→ Requirement
Records follow. Pull out every line that contains "primitives".

→ Input records
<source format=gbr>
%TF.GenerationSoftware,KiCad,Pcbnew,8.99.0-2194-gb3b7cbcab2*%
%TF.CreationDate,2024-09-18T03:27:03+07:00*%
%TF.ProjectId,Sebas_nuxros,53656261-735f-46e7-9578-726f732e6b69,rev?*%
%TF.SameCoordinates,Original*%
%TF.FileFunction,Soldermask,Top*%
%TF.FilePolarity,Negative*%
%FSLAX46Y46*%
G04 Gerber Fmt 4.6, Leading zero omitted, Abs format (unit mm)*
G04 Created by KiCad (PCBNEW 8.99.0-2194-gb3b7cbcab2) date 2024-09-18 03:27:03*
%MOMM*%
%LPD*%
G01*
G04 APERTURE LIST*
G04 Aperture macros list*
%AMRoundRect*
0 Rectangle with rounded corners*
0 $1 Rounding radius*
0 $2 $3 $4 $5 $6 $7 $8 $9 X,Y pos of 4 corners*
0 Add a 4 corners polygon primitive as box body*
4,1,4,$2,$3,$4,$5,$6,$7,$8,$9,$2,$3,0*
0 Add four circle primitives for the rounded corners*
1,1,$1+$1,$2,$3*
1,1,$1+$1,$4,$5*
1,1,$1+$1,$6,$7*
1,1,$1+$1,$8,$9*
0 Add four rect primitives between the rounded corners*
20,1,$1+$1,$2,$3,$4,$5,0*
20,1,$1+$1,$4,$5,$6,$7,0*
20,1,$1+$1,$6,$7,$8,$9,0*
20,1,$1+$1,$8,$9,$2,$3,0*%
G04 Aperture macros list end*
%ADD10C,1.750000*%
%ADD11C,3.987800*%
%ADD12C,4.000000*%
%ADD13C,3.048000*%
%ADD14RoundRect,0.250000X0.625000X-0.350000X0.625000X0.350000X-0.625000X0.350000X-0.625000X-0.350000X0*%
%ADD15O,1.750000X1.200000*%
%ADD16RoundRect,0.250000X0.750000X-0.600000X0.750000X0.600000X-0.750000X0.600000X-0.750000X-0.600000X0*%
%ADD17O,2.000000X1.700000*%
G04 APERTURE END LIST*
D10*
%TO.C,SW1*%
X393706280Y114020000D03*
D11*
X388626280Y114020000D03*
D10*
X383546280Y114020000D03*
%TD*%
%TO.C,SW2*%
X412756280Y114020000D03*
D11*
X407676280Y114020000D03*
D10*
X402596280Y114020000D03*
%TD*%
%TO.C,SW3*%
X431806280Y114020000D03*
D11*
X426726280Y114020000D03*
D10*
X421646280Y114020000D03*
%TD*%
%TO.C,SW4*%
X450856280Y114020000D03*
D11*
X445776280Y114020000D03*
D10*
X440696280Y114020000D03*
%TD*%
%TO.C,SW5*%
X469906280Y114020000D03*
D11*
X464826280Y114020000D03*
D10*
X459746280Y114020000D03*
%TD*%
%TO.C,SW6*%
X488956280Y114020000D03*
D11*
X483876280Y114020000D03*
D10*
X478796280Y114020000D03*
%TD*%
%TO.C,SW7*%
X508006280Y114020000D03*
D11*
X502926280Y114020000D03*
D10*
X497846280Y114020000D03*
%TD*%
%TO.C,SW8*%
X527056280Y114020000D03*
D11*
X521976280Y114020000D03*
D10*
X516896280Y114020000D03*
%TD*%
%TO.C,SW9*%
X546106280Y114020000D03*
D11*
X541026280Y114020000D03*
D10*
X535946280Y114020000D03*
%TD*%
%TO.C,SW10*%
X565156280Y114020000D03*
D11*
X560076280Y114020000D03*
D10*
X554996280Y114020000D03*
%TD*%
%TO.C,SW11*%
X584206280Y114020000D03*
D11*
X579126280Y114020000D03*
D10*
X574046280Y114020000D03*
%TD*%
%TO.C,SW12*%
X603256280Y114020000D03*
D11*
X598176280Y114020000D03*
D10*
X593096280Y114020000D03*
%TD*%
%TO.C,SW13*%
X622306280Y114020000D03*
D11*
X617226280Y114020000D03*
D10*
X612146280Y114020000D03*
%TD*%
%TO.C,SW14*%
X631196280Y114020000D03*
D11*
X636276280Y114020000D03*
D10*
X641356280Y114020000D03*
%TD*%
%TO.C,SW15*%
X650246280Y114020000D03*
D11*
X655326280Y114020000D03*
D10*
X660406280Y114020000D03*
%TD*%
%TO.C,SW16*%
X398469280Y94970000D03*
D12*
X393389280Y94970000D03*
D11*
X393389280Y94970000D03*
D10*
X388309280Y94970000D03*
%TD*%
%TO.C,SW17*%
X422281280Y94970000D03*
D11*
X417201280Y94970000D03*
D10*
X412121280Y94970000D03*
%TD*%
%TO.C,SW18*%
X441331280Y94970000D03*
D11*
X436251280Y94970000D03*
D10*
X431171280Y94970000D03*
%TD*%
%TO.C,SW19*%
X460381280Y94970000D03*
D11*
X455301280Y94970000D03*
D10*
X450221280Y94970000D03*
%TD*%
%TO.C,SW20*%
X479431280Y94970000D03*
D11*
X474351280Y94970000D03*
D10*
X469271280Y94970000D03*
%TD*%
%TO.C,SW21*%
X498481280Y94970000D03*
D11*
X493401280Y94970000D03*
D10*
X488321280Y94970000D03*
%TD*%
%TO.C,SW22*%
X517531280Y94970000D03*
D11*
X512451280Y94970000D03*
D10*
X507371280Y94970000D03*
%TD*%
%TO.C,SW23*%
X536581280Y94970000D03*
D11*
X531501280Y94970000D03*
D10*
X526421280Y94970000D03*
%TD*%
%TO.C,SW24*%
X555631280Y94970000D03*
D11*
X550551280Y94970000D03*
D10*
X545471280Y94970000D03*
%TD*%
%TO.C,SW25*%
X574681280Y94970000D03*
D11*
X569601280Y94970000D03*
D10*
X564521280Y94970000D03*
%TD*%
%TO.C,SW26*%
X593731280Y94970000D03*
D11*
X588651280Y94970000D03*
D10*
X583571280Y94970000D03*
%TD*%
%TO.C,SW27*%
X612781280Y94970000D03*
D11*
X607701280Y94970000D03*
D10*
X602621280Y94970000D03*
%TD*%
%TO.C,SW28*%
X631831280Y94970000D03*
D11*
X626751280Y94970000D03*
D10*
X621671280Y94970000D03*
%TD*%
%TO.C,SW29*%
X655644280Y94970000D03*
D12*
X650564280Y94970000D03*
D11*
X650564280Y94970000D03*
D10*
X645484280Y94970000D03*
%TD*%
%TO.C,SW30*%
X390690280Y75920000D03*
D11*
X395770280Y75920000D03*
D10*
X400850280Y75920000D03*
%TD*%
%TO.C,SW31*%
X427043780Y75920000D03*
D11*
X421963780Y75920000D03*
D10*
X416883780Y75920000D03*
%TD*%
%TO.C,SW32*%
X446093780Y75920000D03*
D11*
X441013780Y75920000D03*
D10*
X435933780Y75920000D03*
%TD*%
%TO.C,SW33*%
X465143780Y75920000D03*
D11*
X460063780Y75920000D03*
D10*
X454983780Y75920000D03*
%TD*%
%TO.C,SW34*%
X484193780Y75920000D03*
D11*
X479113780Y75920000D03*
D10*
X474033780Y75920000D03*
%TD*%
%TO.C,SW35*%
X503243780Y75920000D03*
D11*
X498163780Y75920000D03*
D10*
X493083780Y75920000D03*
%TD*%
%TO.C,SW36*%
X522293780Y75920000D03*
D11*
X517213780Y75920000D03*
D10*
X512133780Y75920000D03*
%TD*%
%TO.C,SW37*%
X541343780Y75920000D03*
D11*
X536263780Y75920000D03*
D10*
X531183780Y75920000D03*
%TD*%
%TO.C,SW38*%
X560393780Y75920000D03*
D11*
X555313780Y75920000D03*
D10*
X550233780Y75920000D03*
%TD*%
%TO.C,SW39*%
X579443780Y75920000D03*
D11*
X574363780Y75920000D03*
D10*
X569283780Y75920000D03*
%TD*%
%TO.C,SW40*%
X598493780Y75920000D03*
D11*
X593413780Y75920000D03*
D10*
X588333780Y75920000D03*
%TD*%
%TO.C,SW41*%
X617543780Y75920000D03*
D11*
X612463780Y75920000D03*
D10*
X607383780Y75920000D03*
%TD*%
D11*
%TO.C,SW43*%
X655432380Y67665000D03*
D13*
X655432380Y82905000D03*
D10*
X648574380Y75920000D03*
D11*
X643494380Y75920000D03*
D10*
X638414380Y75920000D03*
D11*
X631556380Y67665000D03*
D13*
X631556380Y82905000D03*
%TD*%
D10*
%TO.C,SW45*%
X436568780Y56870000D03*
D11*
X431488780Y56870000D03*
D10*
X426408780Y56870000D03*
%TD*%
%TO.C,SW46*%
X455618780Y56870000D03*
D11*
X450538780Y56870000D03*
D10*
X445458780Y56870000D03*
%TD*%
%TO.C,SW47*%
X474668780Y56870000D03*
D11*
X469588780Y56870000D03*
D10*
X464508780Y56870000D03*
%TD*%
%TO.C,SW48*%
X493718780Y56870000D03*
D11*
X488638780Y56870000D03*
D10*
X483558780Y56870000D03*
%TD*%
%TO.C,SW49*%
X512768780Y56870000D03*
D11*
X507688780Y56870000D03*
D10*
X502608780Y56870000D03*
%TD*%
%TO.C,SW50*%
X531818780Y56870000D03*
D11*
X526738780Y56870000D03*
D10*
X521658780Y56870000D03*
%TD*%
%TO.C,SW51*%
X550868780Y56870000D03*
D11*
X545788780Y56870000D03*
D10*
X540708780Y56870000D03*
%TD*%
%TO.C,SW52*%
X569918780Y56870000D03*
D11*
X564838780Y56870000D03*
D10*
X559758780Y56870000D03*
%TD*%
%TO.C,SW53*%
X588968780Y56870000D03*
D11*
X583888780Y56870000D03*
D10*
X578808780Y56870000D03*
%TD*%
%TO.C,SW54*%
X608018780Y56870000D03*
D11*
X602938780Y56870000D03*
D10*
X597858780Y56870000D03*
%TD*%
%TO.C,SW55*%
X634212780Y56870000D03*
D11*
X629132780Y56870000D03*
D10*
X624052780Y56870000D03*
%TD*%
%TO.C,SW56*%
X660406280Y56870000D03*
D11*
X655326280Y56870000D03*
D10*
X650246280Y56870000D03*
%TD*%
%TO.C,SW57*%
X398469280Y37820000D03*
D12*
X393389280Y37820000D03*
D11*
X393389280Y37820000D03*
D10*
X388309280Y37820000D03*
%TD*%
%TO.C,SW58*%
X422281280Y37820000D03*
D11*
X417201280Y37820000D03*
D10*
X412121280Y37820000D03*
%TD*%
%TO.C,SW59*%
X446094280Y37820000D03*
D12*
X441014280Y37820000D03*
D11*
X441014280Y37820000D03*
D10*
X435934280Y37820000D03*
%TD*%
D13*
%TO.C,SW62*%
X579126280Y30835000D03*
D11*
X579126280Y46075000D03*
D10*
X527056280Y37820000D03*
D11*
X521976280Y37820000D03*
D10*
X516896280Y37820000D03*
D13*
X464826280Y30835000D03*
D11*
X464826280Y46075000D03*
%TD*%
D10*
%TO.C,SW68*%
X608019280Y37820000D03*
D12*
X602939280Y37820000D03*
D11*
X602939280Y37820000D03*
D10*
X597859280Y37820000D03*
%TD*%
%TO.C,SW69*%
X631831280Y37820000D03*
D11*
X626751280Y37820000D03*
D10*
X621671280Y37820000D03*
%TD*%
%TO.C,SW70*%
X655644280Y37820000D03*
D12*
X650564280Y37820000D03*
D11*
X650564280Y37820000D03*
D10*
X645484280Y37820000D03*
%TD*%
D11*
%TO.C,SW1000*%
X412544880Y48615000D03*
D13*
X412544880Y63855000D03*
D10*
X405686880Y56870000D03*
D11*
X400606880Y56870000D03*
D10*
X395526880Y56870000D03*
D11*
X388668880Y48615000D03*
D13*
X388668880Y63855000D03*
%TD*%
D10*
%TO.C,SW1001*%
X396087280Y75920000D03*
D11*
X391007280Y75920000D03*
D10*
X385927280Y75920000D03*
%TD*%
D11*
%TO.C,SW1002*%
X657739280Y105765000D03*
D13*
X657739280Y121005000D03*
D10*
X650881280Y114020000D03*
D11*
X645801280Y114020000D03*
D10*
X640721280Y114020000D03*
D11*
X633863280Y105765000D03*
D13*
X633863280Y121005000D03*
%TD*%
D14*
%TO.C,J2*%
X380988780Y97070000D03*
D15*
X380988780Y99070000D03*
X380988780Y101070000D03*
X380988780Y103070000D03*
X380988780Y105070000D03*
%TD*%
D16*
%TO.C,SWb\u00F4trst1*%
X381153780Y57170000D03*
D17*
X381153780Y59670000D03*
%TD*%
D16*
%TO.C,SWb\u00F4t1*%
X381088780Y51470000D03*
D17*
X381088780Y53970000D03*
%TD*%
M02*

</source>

→ Answer area
0 Add four circle primitives for the rounded corners*
0 Add four rect primitives between the rounded corners*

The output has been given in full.